### The problem
Work out how many lines in the items below contain the string "syringe", with case counting. Reply with the number alone.

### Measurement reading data
______

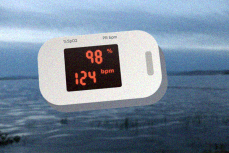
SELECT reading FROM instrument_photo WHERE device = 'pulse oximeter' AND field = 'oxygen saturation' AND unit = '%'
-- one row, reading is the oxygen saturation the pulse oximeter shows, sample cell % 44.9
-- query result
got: % 98
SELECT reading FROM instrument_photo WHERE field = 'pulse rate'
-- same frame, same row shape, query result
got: bpm 124
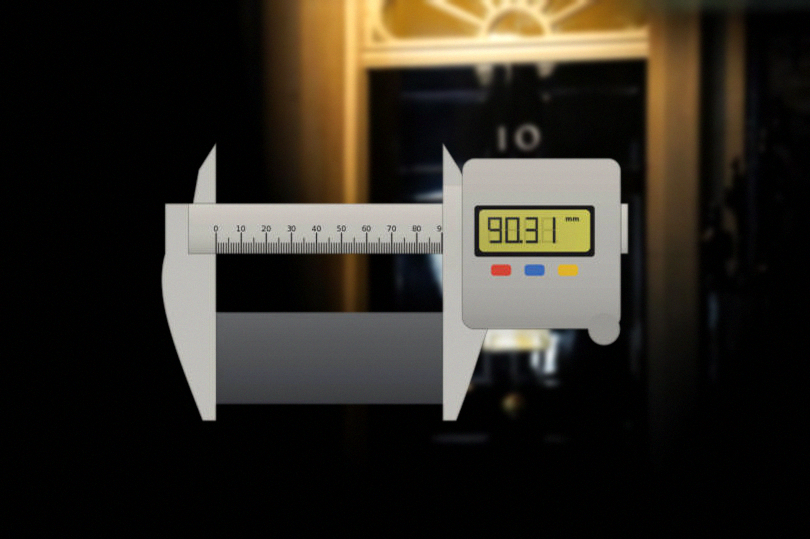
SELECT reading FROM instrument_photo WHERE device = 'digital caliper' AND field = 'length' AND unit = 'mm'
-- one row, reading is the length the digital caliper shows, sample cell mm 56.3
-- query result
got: mm 90.31
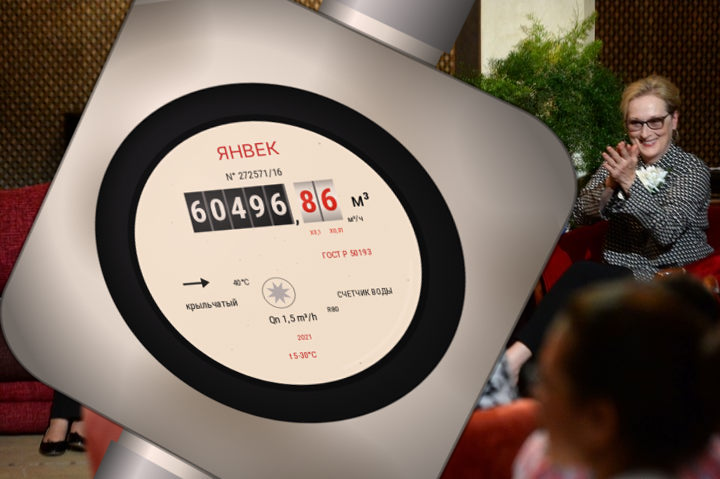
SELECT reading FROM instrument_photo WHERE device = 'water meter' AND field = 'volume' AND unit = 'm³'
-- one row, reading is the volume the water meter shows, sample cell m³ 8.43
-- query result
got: m³ 60496.86
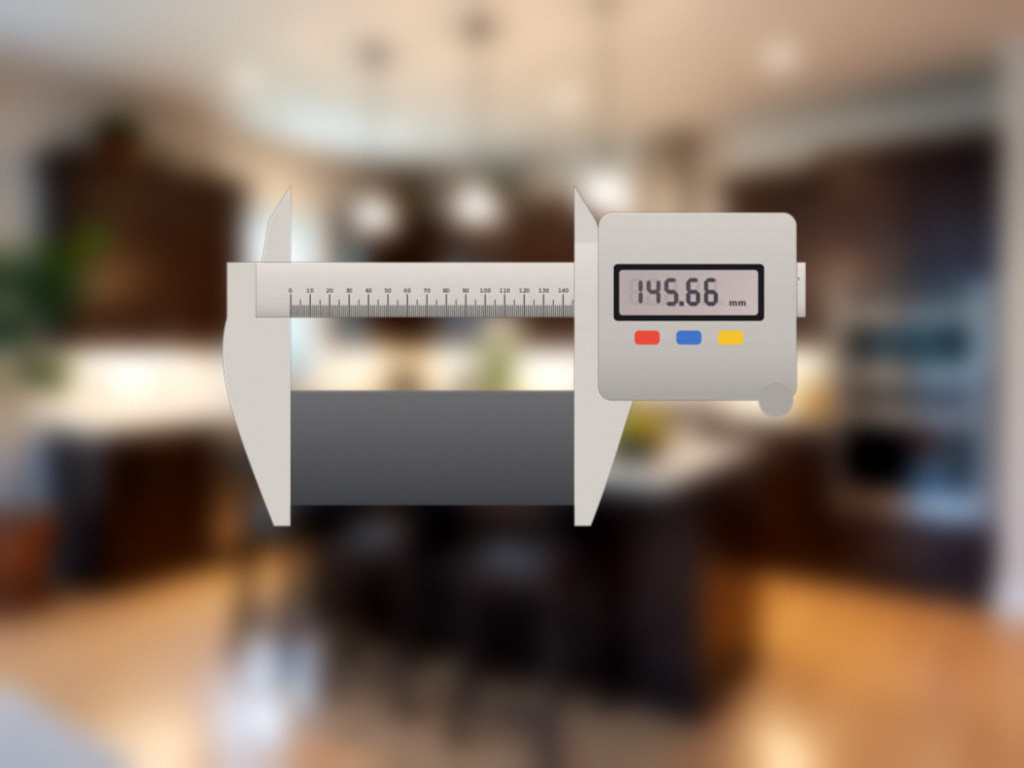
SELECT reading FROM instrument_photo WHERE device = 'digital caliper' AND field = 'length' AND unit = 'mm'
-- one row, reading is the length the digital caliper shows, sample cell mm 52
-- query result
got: mm 145.66
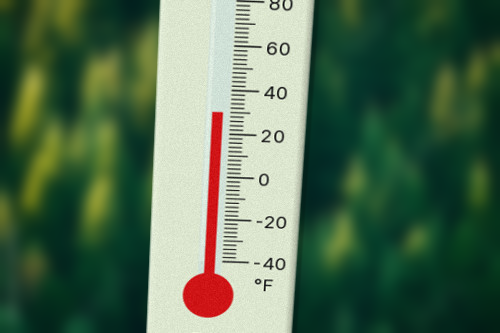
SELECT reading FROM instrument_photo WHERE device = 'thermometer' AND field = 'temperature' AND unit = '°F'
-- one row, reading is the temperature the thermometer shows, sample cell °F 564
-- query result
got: °F 30
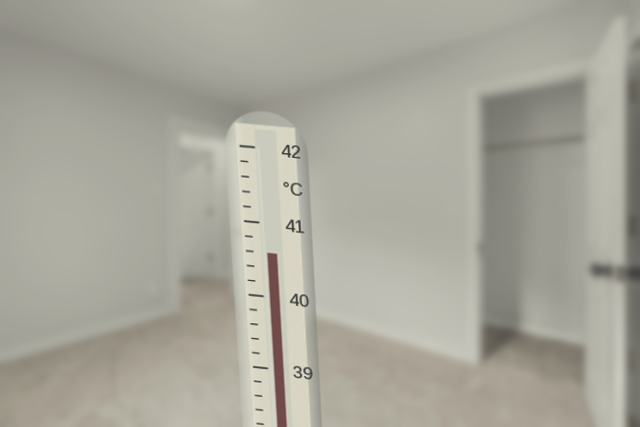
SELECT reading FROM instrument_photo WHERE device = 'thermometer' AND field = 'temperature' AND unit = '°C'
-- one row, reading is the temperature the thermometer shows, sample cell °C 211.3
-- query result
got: °C 40.6
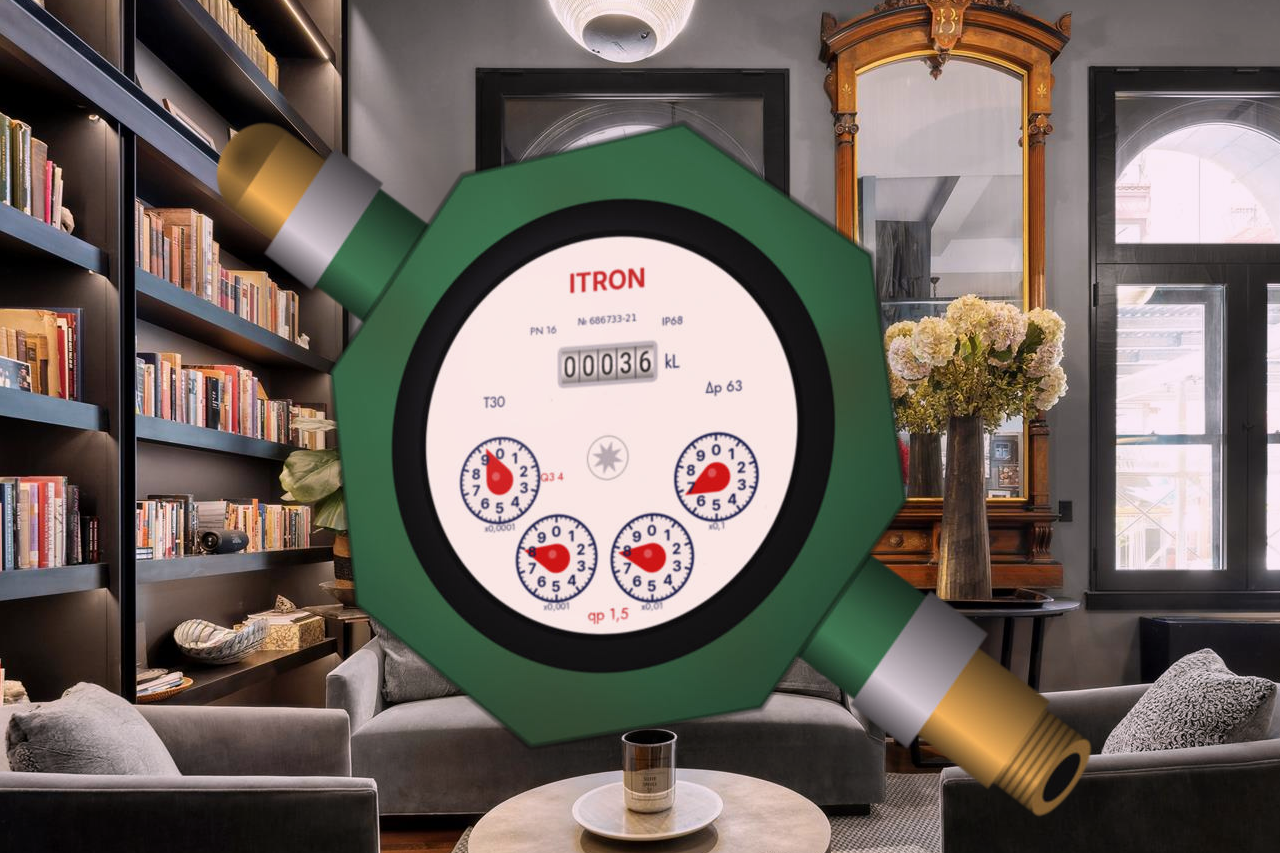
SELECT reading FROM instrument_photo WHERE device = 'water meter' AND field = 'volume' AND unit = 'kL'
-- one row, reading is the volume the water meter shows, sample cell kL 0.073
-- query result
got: kL 36.6779
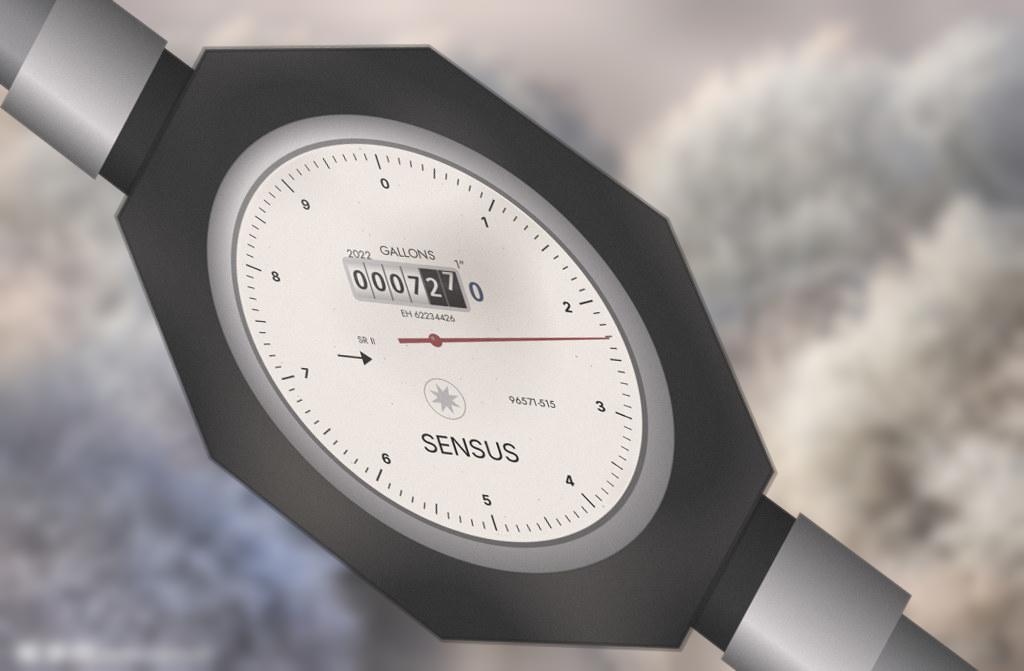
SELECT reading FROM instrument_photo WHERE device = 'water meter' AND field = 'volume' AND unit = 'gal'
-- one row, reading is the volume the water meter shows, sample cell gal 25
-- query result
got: gal 7272.3
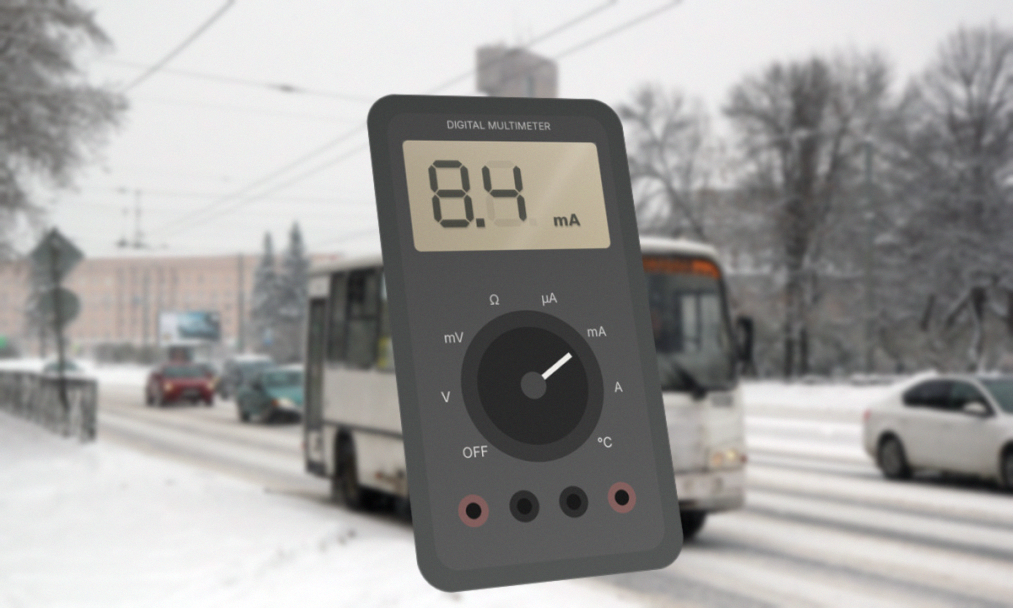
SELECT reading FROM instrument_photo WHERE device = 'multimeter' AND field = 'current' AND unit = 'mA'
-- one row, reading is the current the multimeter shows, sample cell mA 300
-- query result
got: mA 8.4
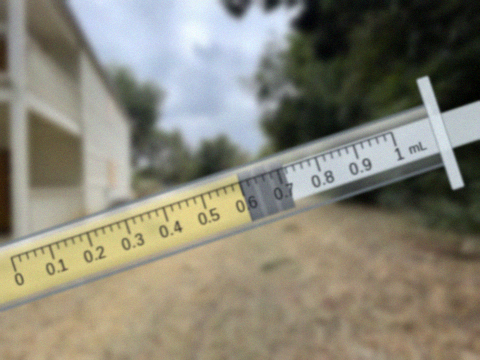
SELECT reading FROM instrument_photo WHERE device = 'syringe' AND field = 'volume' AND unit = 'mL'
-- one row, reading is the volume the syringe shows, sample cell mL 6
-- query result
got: mL 0.6
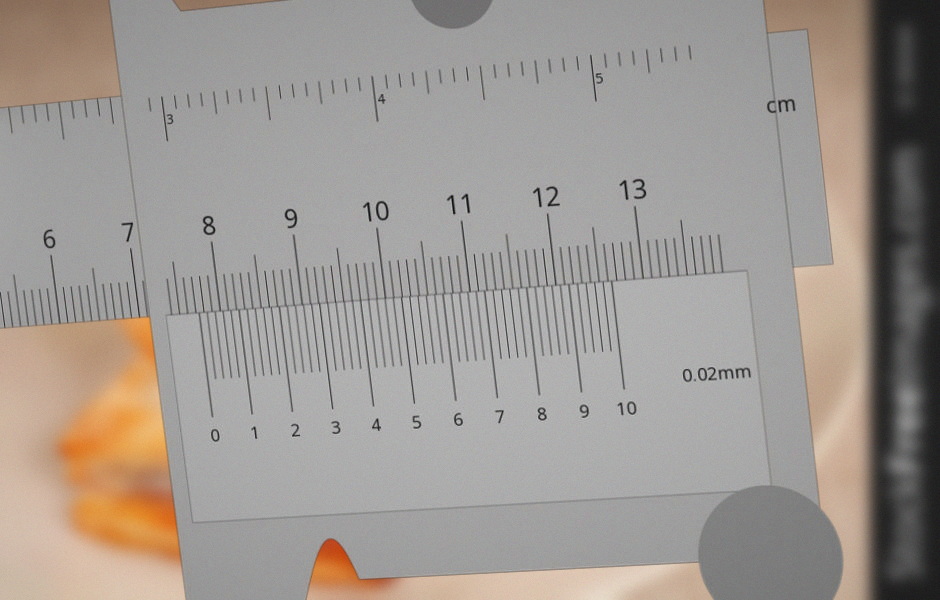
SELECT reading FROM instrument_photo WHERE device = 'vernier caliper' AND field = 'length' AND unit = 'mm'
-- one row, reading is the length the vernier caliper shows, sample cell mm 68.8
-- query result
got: mm 77.4
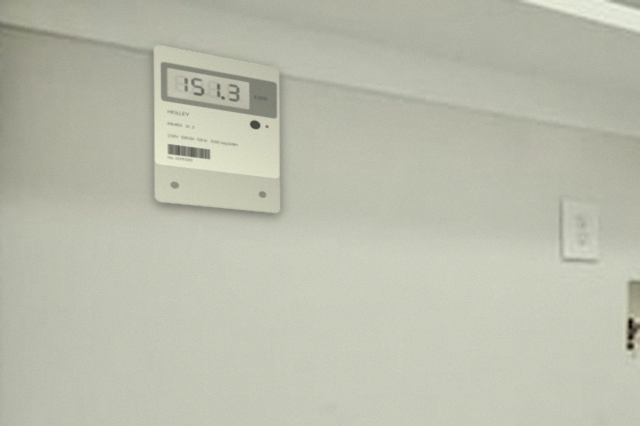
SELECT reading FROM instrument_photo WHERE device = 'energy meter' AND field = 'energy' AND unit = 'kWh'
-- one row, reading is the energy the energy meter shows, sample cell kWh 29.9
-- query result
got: kWh 151.3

______

### Response
2